When solving first order higher degree ODE for example : $$y=-xy'+y'^2+\frac{x^2}{2}$$ I solved it for $~y~$ as explained in this link :http://www.solitaryroad.com/c652.html
My problem is NOT how to solve the DE , I know how to solve it and I show below how I solved it. ( My question is shown after the solution , my question is can we solve it in an alternative way ? the alternative way is shown after the solution )

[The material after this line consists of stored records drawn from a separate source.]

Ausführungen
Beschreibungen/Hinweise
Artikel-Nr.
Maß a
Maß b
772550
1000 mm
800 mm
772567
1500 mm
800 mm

The right solution ( as in the link) :
I called $~y'~$ as $~p~$ and differentiated the DE w.r.t $~x~$ which gives me :
$$0=(-2p+x)(1-\frac{dp}{dx})$$ so the general solution is obtained from solving the DE obtained from the second bracket : $$p=x+c$$ substitute in the DE by $~p~$ to get the general solution which is : $$y=-x(x+c)+(x+c)^2+\frac{x^2}{2}$$ The first bracket gives the singular solution : $$p=\frac{x}{2}$$ substituting by $~p~$ in the DE gives the singular solution which is : $$y=\frac{x^2}{4}$$
The alternative solution : why in the above solution , we did not use the fact that $$ p = \frac{dy}{dx}$$ for example in the singular solution after obtaining $$p=\frac{x}{2}$$ why we did not complete as following : $$\frac{dy}{dx}= \frac{x}{2}$$ $$y=\frac{x^2}{4}+k$$ The same for the second bracket containing the differentiation of $~p~$ , why we did not complete as following : $$\frac{dy}{dx}=x+c$$ $$y=\frac{x^2}{2}+cx+c_1$$
$$y=-xy'+y'^2+\frac{x^2}{2}$$ It is false to say that $\quad y=\frac{x^2}{2}+cx\quad$ is solution of the ODE.
Putting $y=\frac{x^2}{2}+cx$ into the ODE leads to :
$\frac{x^2}{2}+cx=-x(x+c)+(x+c)^2+\frac{x^2}{2} \quad\to\quad c^2=0$
Thus $y=\frac{x^2}{2}+cx$ is not solution of the ODE, except the particular case $c=0$.
The correct solving is :
$$p'=\frac{dy}{dx}=x+c \quad\to\quad y=\frac{x^2}{2}+cx+k$$
But, at first begining, the differentiation of the first order ODE transforms it into a second order ODE. In the set of solutions of the second order ODE, of course, the set of solutions of the first order ODE is included, but there are more solutions which are not solutions of the first order ODE. These inadequate solutions must be eliminated.
That is why we always have to bring back the raw result into the initial ODE and check what are the convenient solutions :
$$\frac{x^2}{2}+cx+k=-x(x+c)+(x+c)^2+\frac{x^2}{2} \quad\to\quad k=c^2$$ The correct solution is : $$y=\frac{x^2}{2}+cx+c^2$$
Do the same with $\quad p=\frac{dy}{dx}=\frac{x}{2} \quad\to\quad y=\frac{x^2}{4}+k\quad$ which is correct for the second order ODE, but not for the first order ODE. Putting it back into the first order ODE : $$\frac{x^2}{4}+k=-x(\frac{x}{2} )+(\frac{x}{2})^2+\frac{x^2}{2} \quad\to\quad k=0$$ So, the correct particular solution is $\quad y=\frac{x^2}{4}$